Exercise goal –
Rewrite every line of the records below as a numbered list, and skip the blank lines.
● ● ● ●
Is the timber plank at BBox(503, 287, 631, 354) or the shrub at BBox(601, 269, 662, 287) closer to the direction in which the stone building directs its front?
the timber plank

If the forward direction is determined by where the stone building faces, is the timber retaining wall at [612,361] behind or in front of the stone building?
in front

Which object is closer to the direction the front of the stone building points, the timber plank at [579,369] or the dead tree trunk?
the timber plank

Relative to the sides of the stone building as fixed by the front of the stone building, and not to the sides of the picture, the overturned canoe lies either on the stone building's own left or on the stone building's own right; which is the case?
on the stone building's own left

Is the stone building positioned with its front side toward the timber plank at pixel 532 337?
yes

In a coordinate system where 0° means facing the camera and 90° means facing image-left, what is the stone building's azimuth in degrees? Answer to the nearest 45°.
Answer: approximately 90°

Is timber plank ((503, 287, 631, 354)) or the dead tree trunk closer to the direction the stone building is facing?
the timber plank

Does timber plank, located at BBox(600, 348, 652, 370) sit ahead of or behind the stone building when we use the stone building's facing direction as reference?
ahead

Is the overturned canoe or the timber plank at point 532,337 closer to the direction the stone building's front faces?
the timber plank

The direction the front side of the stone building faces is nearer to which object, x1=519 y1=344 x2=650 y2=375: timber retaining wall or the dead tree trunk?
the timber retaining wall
● ● ● ●
Task solution –
1. Is the timber plank at BBox(503, 287, 631, 354) or the shrub at BBox(601, 269, 662, 287) closer to the direction in which the stone building directs its front?
2. the timber plank
3. If the forward direction is determined by where the stone building faces, is the timber retaining wall at [612,361] behind or in front of the stone building?
4. in front
5. Which object is closer to the direction the front of the stone building points, the timber plank at [579,369] or the dead tree trunk?
6. the timber plank
7. Relative to the sides of the stone building as fixed by the front of the stone building, and not to the sides of the picture, the overturned canoe lies either on the stone building's own left or on the stone building's own right; which is the case?
8. on the stone building's own left
9. Is the stone building positioned with its front side toward the timber plank at pixel 532 337?
10. yes
11. In a coordinate system where 0° means facing the camera and 90° means facing image-left, what is the stone building's azimuth in degrees? Answer to the nearest 45°.
12. Answer: approximately 90°
13. Is timber plank ((503, 287, 631, 354)) or the dead tree trunk closer to the direction the stone building is facing?
14. the timber plank
15. Does timber plank, located at BBox(600, 348, 652, 370) sit ahead of or behind the stone building when we use the stone building's facing direction as reference?
16. ahead
17. Is the overturned canoe or the timber plank at point 532,337 closer to the direction the stone building's front faces?
18. the timber plank
19. The direction the front side of the stone building faces is nearer to which object, x1=519 y1=344 x2=650 y2=375: timber retaining wall or the dead tree trunk?
20. the timber retaining wall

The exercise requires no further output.